Go through the entries one line at a time, and gather every line that has the word "visitors".

===

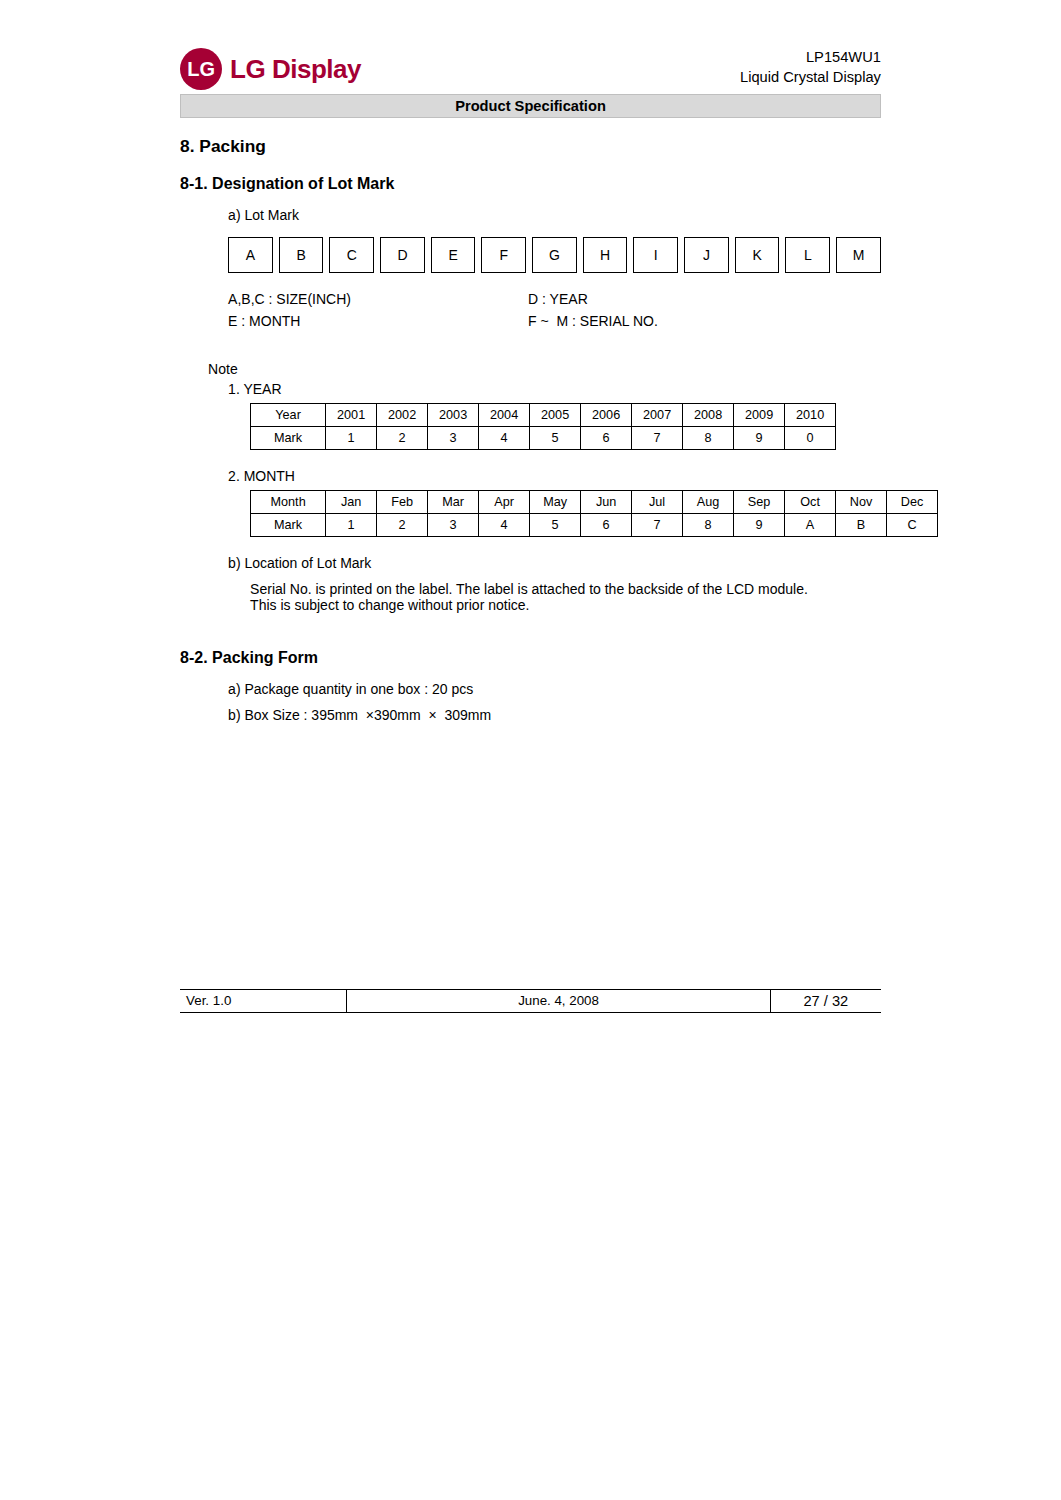LG
LG Display
LP154WU1
Liquid Crystal Display
Product Specification
8. Packing
8-1. Designation of Lot Mark
a) Lot Mark
A
B
C
D
E
F
G
H
I
J
K
L
M
A,B,C : SIZE(INCH)
D : YEAR
E : MONTH
F ~ M : SERIAL NO.
Note
1. YEAR
| Year | 2001 | 2002 | 2003 | 2004 | 2005 | 2006 | 2007 | 2008 | 2009 | 2010 |
| Mark | 1 | 2 | 3 | 4 | 5 | 6 | 7 | 8 | 9 | 0 |
2. MONTH
| Month | Jan | Feb | Mar | Apr | May | Jun | Jul | Aug | Sep | Oct | Nov | Dec |
| Mark | 1 | 2 | 3 | 4 | 5 | 6 | 7 | 8 | 9 | A | B | C |
b) Location of Lot Mark
Serial No. is printed on the label. The label is attached to the backside of the LCD module.
This is subject to change without prior notice.
8-2. Packing Form
a) Package quantity in one box : 20 pcs
b) Box Size : 395mm ×390mm × 309mm
Ver. 1.0
June. 4, 2008
27 / 32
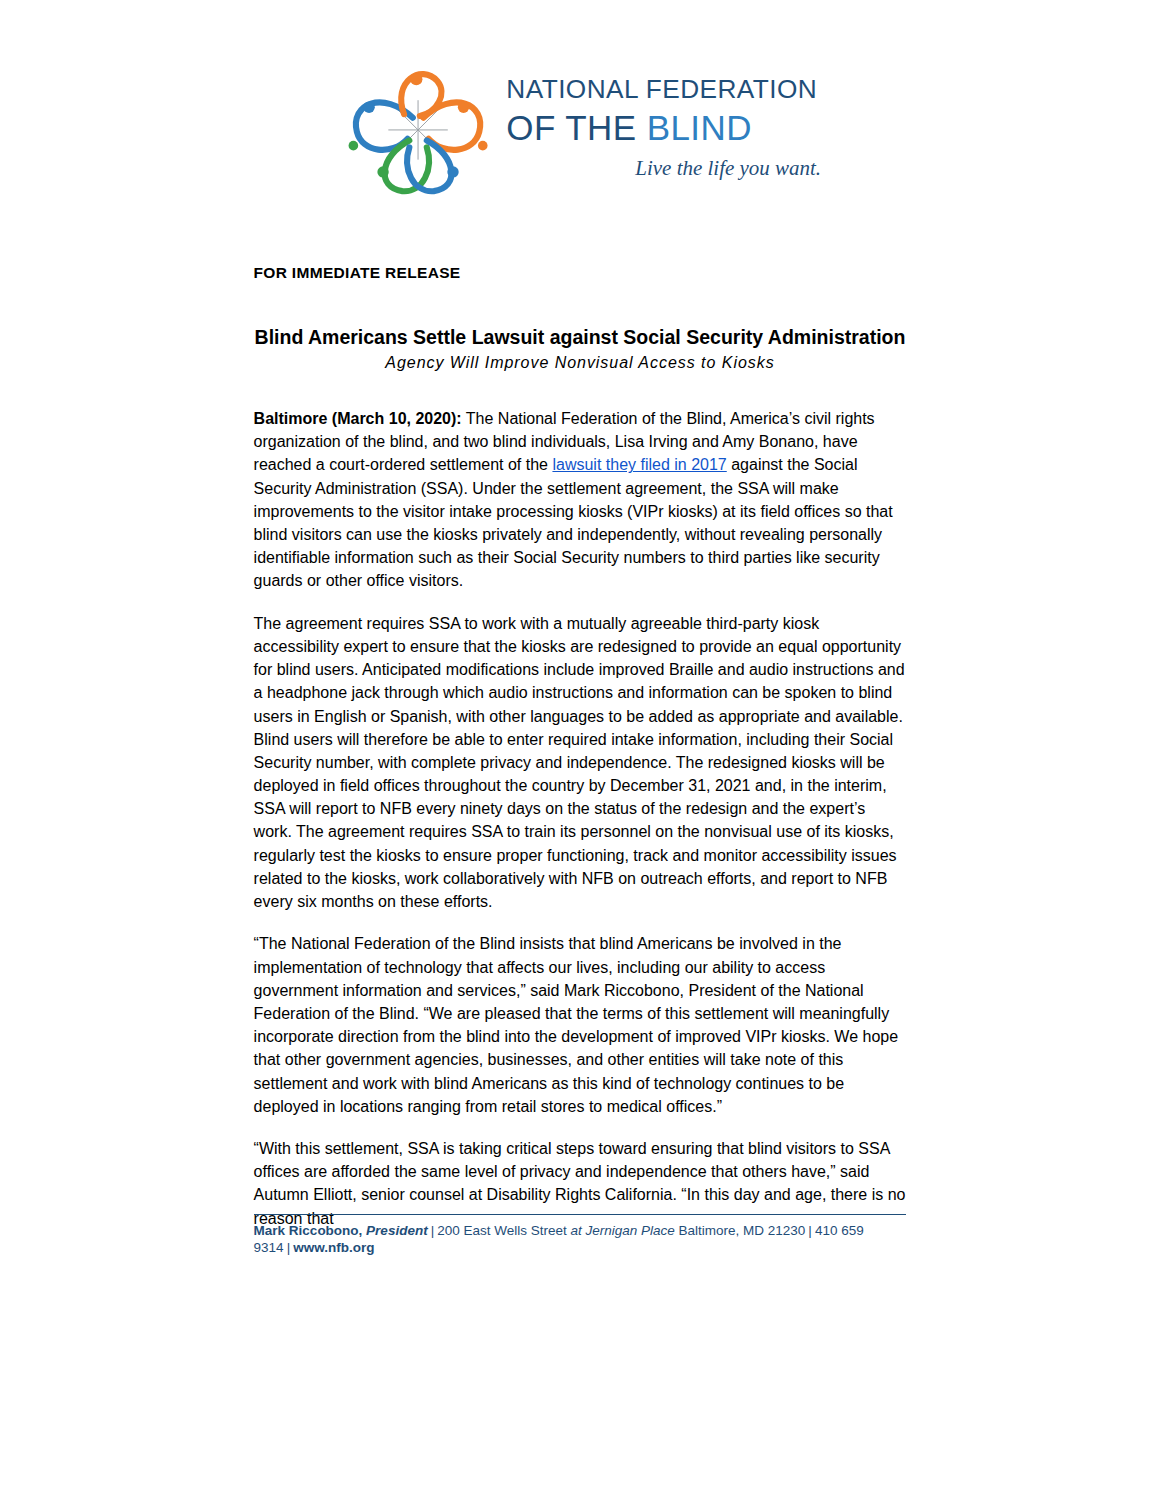NATIONAL FEDERATION OF THE BLIND Live the life you want.
FOR IMMEDIATE RELEASE
Blind Americans Settle Lawsuit against Social Security Administration
Agency Will Improve Nonvisual Access to Kiosks
Baltimore (March 10, 2020): The National Federation of the Blind, America’s civil rights organization of the blind, and two blind individuals, Lisa Irving and Amy Bonano, have reached a court-ordered settlement of the lawsuit they filed in 2017 against the Social Security Administration (SSA). Under the settlement agreement, the SSA will make improvements to the visitor intake processing kiosks (VIPr kiosks) at its field offices so that blind visitors can use the kiosks privately and independently, without revealing personally identifiable information such as their Social Security numbers to third parties like security guards or other office visitors.
The agreement requires SSA to work with a mutually agreeable third-party kiosk accessibility expert to ensure that the kiosks are redesigned to provide an equal opportunity for blind users. Anticipated modifications include improved Braille and audio instructions and a headphone jack through which audio instructions and information can be spoken to blind users in English or Spanish, with other languages to be added as appropriate and available. Blind users will therefore be able to enter required intake information, including their Social Security number, with complete privacy and independence. The redesigned kiosks will be deployed in field offices throughout the country by December 31, 2021 and, in the interim, SSA will report to NFB every ninety days on the status of the redesign and the expert’s work. The agreement requires SSA to train its personnel on the nonvisual use of its kiosks, regularly test the kiosks to ensure proper functioning, track and monitor accessibility issues related to the kiosks, work collaboratively with NFB on outreach efforts, and report to NFB every six months on these efforts.
“The National Federation of the Blind insists that blind Americans be involved in the implementation of technology that affects our lives, including our ability to access government information and services,” said Mark Riccobono, President of the National Federation of the Blind. “We are pleased that the terms of this settlement will meaningfully incorporate direction from the blind into the development of improved VIPr kiosks. We hope that other government agencies, businesses, and other entities will take note of this settlement and work with blind Americans as this kind of technology continues to be deployed in locations ranging from retail stores to medical offices.”
“With this settlement, SSA is taking critical steps toward ensuring that blind visitors to SSA offices are afforded the same level of privacy and independence that others have,” said Autumn Elliott, senior counsel at Disability Rights California. “In this day and age, there is no reason that
Mark Riccobono, President|200 East Wells Street at Jernigan Place Baltimore, MD 21230|410 659 9314|www.nfb.org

===

_Written response_.
Baltimore (March 10, 2020): The National Federation of the Blind, America’s civil rights organization of the blind, and two blind individuals, Lisa Irving and Amy Bonano, have reached a court-ordered settlement of the lawsuit they filed in 2017 against the Social Security Administration (SSA). Under the settlement agreement, the SSA will make improvements to the visitor intake processing kiosks (VIPr kiosks) at its field offices so that blind visitors can use the kiosks privately and independently, without revealing personally identifiable information such as their Social Security numbers to third parties like security guards or other office visitors.
“With this settlement, SSA is taking critical steps toward ensuring that blind visitors to SSA offices are afforded the same level of privacy and independence that others have,” said Autumn Elliott, senior counsel at Disability Rights California. “In this day and age, there is no reason that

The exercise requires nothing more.